**To do**
Every entry below needs to be copied exactly.

---------- Data ----------

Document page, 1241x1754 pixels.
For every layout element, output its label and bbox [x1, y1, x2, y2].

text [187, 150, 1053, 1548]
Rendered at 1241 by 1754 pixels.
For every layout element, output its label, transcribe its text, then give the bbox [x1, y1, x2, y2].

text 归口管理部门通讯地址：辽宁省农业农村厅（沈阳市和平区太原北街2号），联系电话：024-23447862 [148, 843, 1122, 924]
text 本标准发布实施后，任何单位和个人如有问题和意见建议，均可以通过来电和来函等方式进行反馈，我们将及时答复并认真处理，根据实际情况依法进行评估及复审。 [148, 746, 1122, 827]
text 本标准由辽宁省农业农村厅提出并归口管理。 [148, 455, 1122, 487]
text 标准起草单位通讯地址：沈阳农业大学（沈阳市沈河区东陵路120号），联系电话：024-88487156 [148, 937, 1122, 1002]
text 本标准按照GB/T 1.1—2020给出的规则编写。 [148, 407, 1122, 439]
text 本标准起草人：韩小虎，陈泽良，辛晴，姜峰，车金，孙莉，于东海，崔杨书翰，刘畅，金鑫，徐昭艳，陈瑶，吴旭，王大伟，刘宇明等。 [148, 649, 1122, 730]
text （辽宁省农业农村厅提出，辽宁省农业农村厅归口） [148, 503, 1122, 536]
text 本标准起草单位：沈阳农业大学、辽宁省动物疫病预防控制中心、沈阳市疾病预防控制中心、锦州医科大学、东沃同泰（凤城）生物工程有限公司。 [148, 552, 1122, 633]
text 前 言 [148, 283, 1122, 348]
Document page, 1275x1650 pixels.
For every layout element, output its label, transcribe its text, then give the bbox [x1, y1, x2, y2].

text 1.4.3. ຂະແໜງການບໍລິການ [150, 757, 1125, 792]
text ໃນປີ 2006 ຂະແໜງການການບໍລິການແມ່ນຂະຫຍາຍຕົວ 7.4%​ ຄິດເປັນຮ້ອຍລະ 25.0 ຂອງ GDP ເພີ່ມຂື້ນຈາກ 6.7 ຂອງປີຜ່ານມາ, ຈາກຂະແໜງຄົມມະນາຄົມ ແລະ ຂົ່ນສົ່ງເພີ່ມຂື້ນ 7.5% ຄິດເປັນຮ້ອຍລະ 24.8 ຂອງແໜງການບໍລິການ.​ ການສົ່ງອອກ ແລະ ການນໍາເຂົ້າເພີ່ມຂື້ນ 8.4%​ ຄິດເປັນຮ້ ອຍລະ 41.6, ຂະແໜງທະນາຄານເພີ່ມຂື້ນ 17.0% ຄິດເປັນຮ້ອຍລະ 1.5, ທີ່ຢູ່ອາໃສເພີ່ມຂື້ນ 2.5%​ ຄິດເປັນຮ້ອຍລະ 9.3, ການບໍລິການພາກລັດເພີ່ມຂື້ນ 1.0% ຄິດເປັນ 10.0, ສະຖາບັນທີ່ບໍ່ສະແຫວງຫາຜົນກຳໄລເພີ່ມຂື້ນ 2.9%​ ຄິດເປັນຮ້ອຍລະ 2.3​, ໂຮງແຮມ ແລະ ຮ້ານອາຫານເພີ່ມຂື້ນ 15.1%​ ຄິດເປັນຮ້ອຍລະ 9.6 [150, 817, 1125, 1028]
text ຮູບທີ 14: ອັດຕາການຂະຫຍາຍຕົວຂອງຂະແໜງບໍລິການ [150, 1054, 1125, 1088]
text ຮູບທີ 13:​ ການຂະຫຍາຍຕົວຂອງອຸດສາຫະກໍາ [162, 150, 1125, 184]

----------

**Written response**
Document page, 1241x1754 pixels.
For every layout element, output its label and bbox [x1, y1, x2, y2].

text [187, 150, 1053, 1548]
Rendered at 1241 by 1754 pixels.
For every layout element, output its label, transcribe its text, then give the bbox [x1, y1, x2, y2].

text 归口管理部门通讯地址：辽宁省农业农村厅（沈阳市和平区太原北街2号），联系电话：024-23447862 [148, 843, 1122, 924]
text 本标准发布实施后，任何单位和个人如有问题和意见建议，均可以通过来电和来函等方式进行反馈，我们将及时答复并认真处理，根据实际情况依法进行评估及复审。 [148, 746, 1122, 827]
text 本标准由辽宁省农业农村厅提出并归口管理。 [148, 455, 1122, 487]
text 标准起草单位通讯地址：沈阳农业大学（沈阳市沈河区东陵路120号），联系电话：024-88487156 [148, 937, 1122, 1002]
text 本标准按照GB/T 1.1—2020给出的规则编写。 [148, 407, 1122, 439]
text 本标准起草人：韩小虎，陈泽良，辛晴，姜峰，车金，孙莉，于东海，崔杨书翰，刘畅，金鑫，徐昭艳，陈瑶，吴旭，王大伟，刘宇明等。 [148, 649, 1122, 730]
text （辽宁省农业农村厅提出，辽宁省农业农村厅归口） [148, 503, 1122, 536]
text 本标准起草单位：沈阳农业大学、辽宁省动物疫病预防控制中心、沈阳市疾病预防控制中心、锦州医科大学、东沃同泰（凤城）生物工程有限公司。 [148, 552, 1122, 633]
text 前 言 [148, 283, 1122, 348]
Document page, 1275x1650 pixels.
For every layout element, output its label, transcribe its text, then give the bbox [x1, y1, x2, y2].

text 1.4.3. ຂະແໜງການບໍລິການ [150, 757, 1125, 792]
text ໃນປີ 2006 ຂະແໜງການການບໍລິການແມ່ນຂະຫຍາຍຕົວ 7.4%​ ຄິດເປັນຮ້ອຍລະ 25.0 ຂອງ GDP ເພີ່ມຂື້ນຈາກ 6.7 ຂອງປີຜ່ານມາ, ຈາກຂະແໜງຄົມມະນາຄົມ ແລະ ຂົ່ນສົ່ງເພີ່ມຂື້ນ 7.5% ຄິດເປັນຮ້ອຍລະ 24.8 ຂອງແໜງການບໍລິການ.​ ການສົ່ງອອກ ແລະ ການນໍາເຂົ້າເພີ່ມຂື້ນ 8.4%​ ຄິດເປັນຮ້ ອຍລະ 41.6, ຂະແໜງທະນາຄານເພີ່ມຂື້ນ 17.0% ຄິດເປັນຮ້ອຍລະ 1.5, ທີ່ຢູ່ອາໃສເພີ່ມຂື້ນ 2.5%​ ຄິດເປັນຮ້ອຍລະ 9.3, ການບໍລິການພາກລັດເພີ່ມຂື້ນ 1.0% ຄິດເປັນ 10.0, ສະຖາບັນທີ່ບໍ່ສະແຫວງຫາຜົນກຳໄລເພີ່ມຂື້ນ 2.9%​ ຄິດເປັນຮ້ອຍລະ 2.3​, ໂຮງແຮມ ແລະ ຮ້ານອາຫານເພີ່ມຂື້ນ 15.1%​ ຄິດເປັນຮ້ອຍລະ 9.6 [150, 817, 1125, 1028]
text ຮູບທີ 14: ອັດຕາການຂະຫຍາຍຕົວຂອງຂະແໜງບໍລິການ [150, 1054, 1125, 1088]
text ຮູບທີ 13:​ ການຂະຫຍາຍຕົວຂອງອຸດສາຫະກໍາ [162, 150, 1125, 184]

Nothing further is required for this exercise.